I converted sections of the novel into comic book form. The challenge was to edit descriptives a great deal so the illustrations could carry the heavy lifting, while most of text was dialogue.
DEEMEE DURAWGA
"Monster? We don't have that word in our language. The closest translation would be Deemee Durawga or, one who is restless.”
So begins the story of the very restless Tanner, a self-serving egotistical teenager always trying to do things his way. After being raised on an alien spacecraft for ten years by beings who have no idea how to properly educate or nurture him, he decides to jump ship while stealing a time machine in the process. Traveling millions of years in the future, he brings an alien civilization out of the stone age, only to be eventually banished because of his "methods". Returning to the ship and causing even greater havoc to an attacking enemy ship and losing family members in the process, he vows to go back in time to that first night when he was "abducted" by aliens and rescue his young self from a future that seems to be nothing short of a interstellar catastrophe.
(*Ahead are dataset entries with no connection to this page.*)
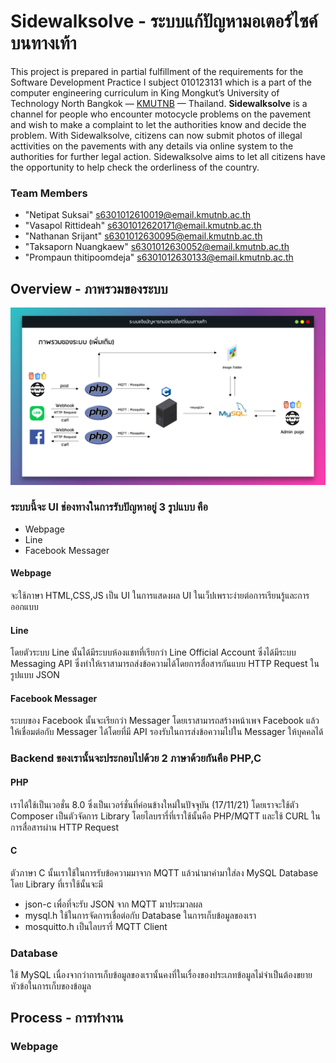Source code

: # Sidewalksolve - ระบบแก้ปัญหามอเตอร์ไซค์บนทางเท้า

This project is prepared in partial fulfillment of the requirements for the Software Development Practice I subject 010123131 which is a part of the computer engineering curriculum in King Mongkut’s University of Technology North Bangkok — <a href="https://www.kmutnb.ac.th/">KMUTNB</a> — Thailand. **Sidewalksolve** is a channel for people who encounter motocycle problems on the pavement and wish to make a complaint to let the authorities know and decide the problem. With Sidewalksolve, citizens can now submit photos of illegal acttivities on the pavements with any details via online system to the authorities for further legal action. Sidewalksolve aims to let all citizens have the opportunity to help check the orderliness of the country.

### Team Members
- "Netipat Suksai" s6301012610019@email.kmutnb.ac.th
- "Vasapol Rittideah" s6301012620171@email.kmutnb.ac.th
- "Nathanan Srijant" s6301012630095@email.kmutnb.ac.th
- "Taksaporn Nuangkaew" s6301012630052@email.kmutnb.ac.th
- "Prompaun thitipoomdeja" s6301012630133@email.kmutnb.ac.th

Overview - ภาพรวมของระบบ
----
<p align="left">
  <img src="https://github.com/iBeamKung/Sidewalksolve/blob/main/image/overview2.png?raw=true">
</p>

### ระบบนี้จะ UI ช่องทางในการรับปัญหาอยู่ 3 รูปแบบ คือ
- Webpage
- Line
- Facebook Messager

#### Webpage
จะใช้ภาษา HTML,CSS,JS เป็น UI ในการแสดงผล UI ในเว็ปเพราะง่ายต่อการเรียนรู้และการออกแบบ

#### Line
โดยตัวระบบ Line นั้นได้มีระบบห้องแชทที่เรียกว่า Line Official Account ซึ่งได้มีระบบ Messaging API ซึ่งทำให้เราสามารถส่งข้อความได้โดยการสื่อสารกันแบบ HTTP Request ในรูปแบบ JSON

#### Facebook Messager
ระบบของ Facebook นั้นจะเรียกว่า Messager โดยเราสามารถสร้างหน้าเพจ Facebook แล้วให้เชื่อมต่อกับ Messager ได้โดยที่มี API รองรับในการส่งข้อความไปใน Messager ให้บุคคลได้

### Backend ของเรานั้นจะประกอบไปด้วย 2 ภาษาด้วยกันคือ PHP,C

#### PHP
เราได้ใช้เป็นเวอชั่น 8.0 ซึ่งเป็นเวอร์ชั่นที่ค่อนข้างใหม่ในปัจจุบัน (17/11/21) โดยเราจะใช้ตัว Composer เป็นตัวจัดการ Library โดยไลบรารี่ที่เราใช้นั้นคือ PHP/MQTT และใช้ CURL ในการสื่อสารผ่าน HTTP Request

#### C
ตัวภาษา C นั้นเราใช้ในการรับข้อความมาจาก MQTT แล้วนำมาค่ามาใส่ลง MySQL Database โดย Library ที่เราใช้นั้นจะมี
- json-c เพื่อที่จะรับ JSON จาก MQTT มาประมวลผล
- mysql.h ใช้ในการจัดการเชื่อต่อกับ Database ในการเก็บข้อมูลของเรา
- mosquitto.h เป็นไลบรารี่ MQTT Client 

### Database
ใช้ MySQL เนื่องจากว่าการเก็บข้อมูลของเรานั้นคงที่ในเรื่องของประเภทข้อมูลไม่จำเป็นต้องขยายหัวข้อในการเก็บของข้อมูล


Process - การทำงาน
----

### Webpage

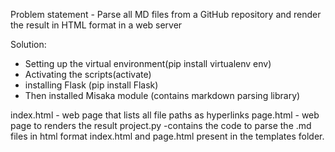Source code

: Problem statement - Parse all MD files from a GitHub repository and render the result in HTML format in a web server

Solution:

* Setting up the virtual  environment(pip install virtualenv env)
* Activating the scripts(activate)
* installing Flask (pip install Flask)
* Then installed Misaka module (contains markdown parsing library)

index.html - web page that lists all file paths as hyperlinks
page.html -  web page to renders the result
project.py -contains the code to parse the .md files in html format
index.html and page.html present in the templates folder.
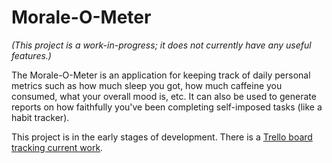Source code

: # Morale-O-Meter

_(This project is a work-in-progress; it does not currently have any useful features.)_

The Morale-O-Meter is an application for keeping track of daily personal metrics such as how much sleep you got, how much caffeine you consumed, what your overall mood is, etc. It can also be used to generate reports on how faithfully you've been completing self-imposed tasks (like a habit tracker).

This project is in the early stages of development. There is a [Trello board tracking current work](https://trello.com/b/QcWxTwR4/moraleometer).

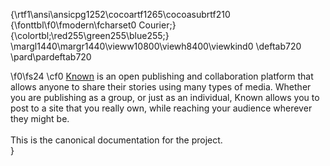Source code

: {\rtf1\ansi\ansicpg1252\cocoartf1265\cocoasubrtf210
{\fonttbl\f0\fmodern\fcharset0 Courier;}
{\colortbl;\red255\green255\blue255;}
\margl1440\margr1440\vieww10800\viewh8400\viewkind0
\deftab720
\pard\pardeftab720

\f0\fs24 \cf0 [Known](https://withknown.com)  is an open publishing and collaboration platform that allows anyone to share their stories using many types of media. Whether you are publishing as a group, or just as an individual, Known allows you to post to a site that you really own, while reaching your audience wherever they might be.\
\
This is the canonical documentation for the project.\
}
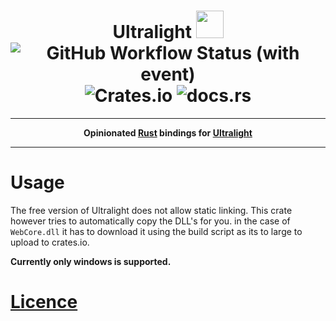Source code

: <h1 align="center">Ultralight <img src="http://upload.vzout.com/ferris.svg" width="44px">
  <br>
  <img alt="GitHub Workflow Status (with event)" src="https://img.shields.io/github/actions/workflow/status/VZout/ultralight/rust.yml?style=flat-square&logo=github&logoColor=white">
  <img alt="Crates.io" src="https://img.shields.io/crates/v/ultralight?style=flat-square&logo=rust">
  <img alt="docs.rs" src="https://img.shields.io/docsrs/ultralight?style=flat-square">
</h1>

---

<p align="center">
  <strong>
  Opinionated <a href="https://www.rust-lang.org/">Rust</a> bindings for <a href="https://ultralig.ht/">Ultralight</a>
  </strong>
</p>

---


# Usage

The free version of Ultralight does not allow static linking. This crate however tries to automatically copy the DLL's for you. in the case of `WebCore.dll` it has to download it using the build script as its to large to upload to crates.io.

**Currently only windows is supported.**

# [Licence](https://ultralig.ht/#pricing)
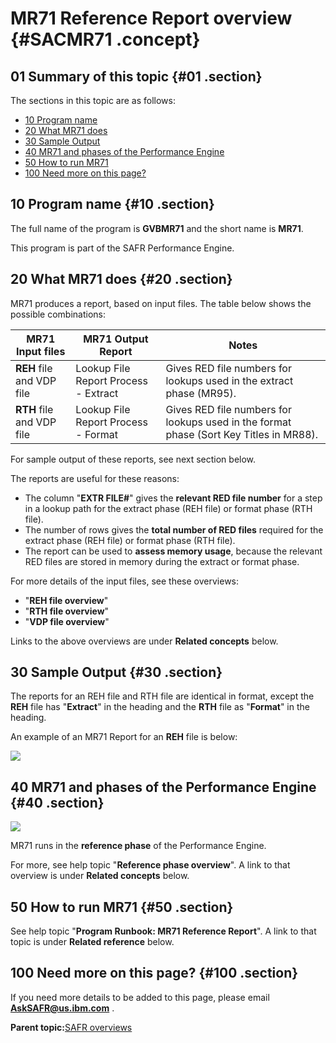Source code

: # MR71 Reference Report overview {#SACMR71 .concept}

## 01 Summary of this topic {#01 .section}

The sections in this topic are as follows:

-   [10 Program name](SACMR71.md#10)
-   [20 What MR71 does](SACMR71.md#20)
-   [30 Sample Output](SACMR71.md#30)
-   [40 MR71 and phases of the Performance Engine](SACMR71.md#40)
-   [50 How to run MR71](SACMR71.md#50)
-   [100 Need more on this page?](SACMR71.md#100)

## 10 Program name {#10 .section}

The full name of the program is **GVBMR71** and the short name is **MR71**.

This program is part of the SAFR Performance Engine.

## 20 What MR71 does {#20 .section}

MR71 produces a report, based on input files. The table below shows the possible combinations:

|MR71 Input files|MR71 Output Report|Notes|
|----------------|------------------|-----|
|**REH** file and VDP file|Lookup File Report Process - Extract|Gives RED file numbers for lookups used in the extract phase \(MR95\).|
|**RTH** file and VDP file|Lookup File Report Process - Format|Gives RED file numbers for lookups used in the format phase \(Sort Key Titles in MR88\).|

For sample output of these reports, see next section below.

The reports are useful for these reasons:

-   The column "**EXTR FILE\#**" gives the **relevant RED file number** for a step in a lookup path for the extract phase \(REH file\) or format phase \(RTH file\).
-   The number of rows gives the **total number of RED files** required for the extract phase \(REH file\) or format phase \(RTH file\).
-   The report can be used to **assess memory usage**, because the relevant RED files are stored in memory during the extract or format phase.

For more details of the input files, see these overviews:

-   "**REH file overview**"
-   "**RTH file overview**"
-   "**VDP file overview**"

Links to the above overviews are under **Related concepts** below.

## 30 Sample Output {#30 .section}

The reports for an REH file and RTH file are identical in format, except the **REH** file has "**Extract**" in the heading and the **RTH** file as "**Format**" in the heading.

An example of an MR71 Report for an **REH** file is below:

![](images/MR71RPT_REH_02.GIF)

## 40 MR71 and phases of the Performance Engine {#40 .section}

![](images/MR71_Phases_01.gif)

MR71 runs in the **reference phase** of the Performance Engine.

For more, see help topic "**Reference phase overview**". A link to that overview is under **Related concepts** below.

## 50 How to run MR71 {#50 .section}

See help topic "**Program Runbook: MR71 Reference Report**". A link to that topic is under **Related reference** below.

## 100 Need more on this page? {#100 .section}

If you need more details to be added to this page, please email **AskSAFR@us.ibm.com** .

**Parent topic:**[SAFR overviews](../html/AAR450Overviews.md)

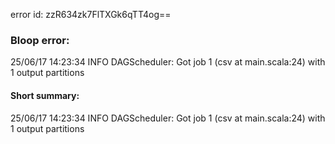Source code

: error id: zzR634zk7FlTXGk6qTT4og==
### Bloop error:

25/06/17 14:23:34 INFO DAGScheduler: Got job 1 (csv at main.scala:24) with 1 output partitions
#### Short summary: 

25/06/17 14:23:34 INFO DAGScheduler: Got job 1 (csv at main.scala:24) with 1 output partitions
"This book leans toward an older audience but it represents, in a metaphorical sense, the struggles of foster children in the modern age. Often separated from siblings as well as parents, these kids are thrust into an alien world with little or no support. Is the system always supportive? Do the people in charge always know what’s best? The answers and experiences are as vast as the cosmos..."
-T
THE AMNESIA HOTEL
Thirteen-year-old Jasper Valentine awakens in the back of a police car with no memories of his former life. Bound to a wheelchair and told his parents have recently died in a fire, Jasper is sent to an orphanage in London where two other children are also admitted at the same time--both have amnesia as well, with no recollection of their names or their pasts. While Jasper is in a wheelchair, Emmaline is missing a left arm, and Brogin is blind in one eye with a missing ear.
When Jasper finds out the year is 1899, he starts to realize that many things seem eerily out of place. Why are people driving around in cars built in the 1940's? How can robots be made with atomic power? The mystery of these discrepancies is as alarming to Jasper as his seemingly unlimited knowledge of human history.
Refusing to accept his fate tied to a wheelchair, he sets out seeking the truth about this odd version of London by attempting to track down the graves of his dead parents. When the other orphans also start to succumb to the anachronistic errors in London, they help Jasper track down the one mysterious criminal that might have all the answers.